As we discussed on this blog at the time, U.S. District Judge William Orrick III in San Francisco made two important points in his ruling. First, Section 9(a) of the executive order says in plain language that the order is meant to apply to all federal funds, not just those already conditioned on cooperation with federal immigration authorities.
"The Constitution vests the spending powers in Congress, not the president, so the order cannot constitutionally place new conditions on federal funds," was the second point. So, the order can only deny a small, specific number of federal grants to sanctuary areas -- only those that already have a condition requiring the recipient to cooperate.

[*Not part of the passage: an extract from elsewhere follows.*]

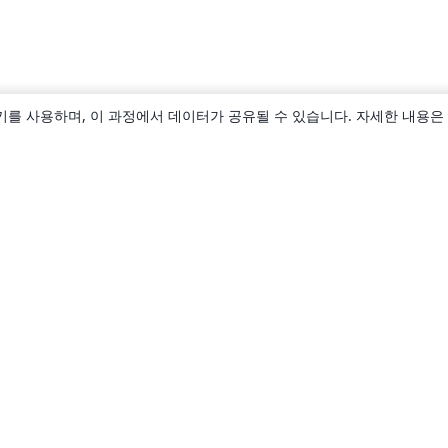
키를 사용하며, 이 과정에서 데이터가 공유될 수 있습니다. 자세한 내용은
소개
About us
Careers
블로그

Sessions reinterprets Trump order as compliant with judge's interpretation
Attorney General Jeff Sessions has just acknowledged that the order can only lawfully target funds with existing immigration-related conditions. He has released a new policy memo reinterpreting the presidential order as already compliant with the federal judge's ruling.
First, he acknowledged that the order only applies to a limited pool of federal funding. Next, he narrowed the jurisdictions to be targeted. Only those who "willfully refuse to comply" with federal immigration law will have that funding stripped.
Finally, the Justice Department has demanded a rehearing of the San Francisco ruling. The reason? "The authoritative position set forth in the AG memorandum squarely contradicts the court's determination," reads the petition.
The claim is that Sessions' memo contradicts the judge's ruling about what Trump's executive order says and what funds it was intended to target.
Whether the Sessions memo is considered authoritative by a judge remains to be seen. After all, the plain language of Section 9(a) has not changed.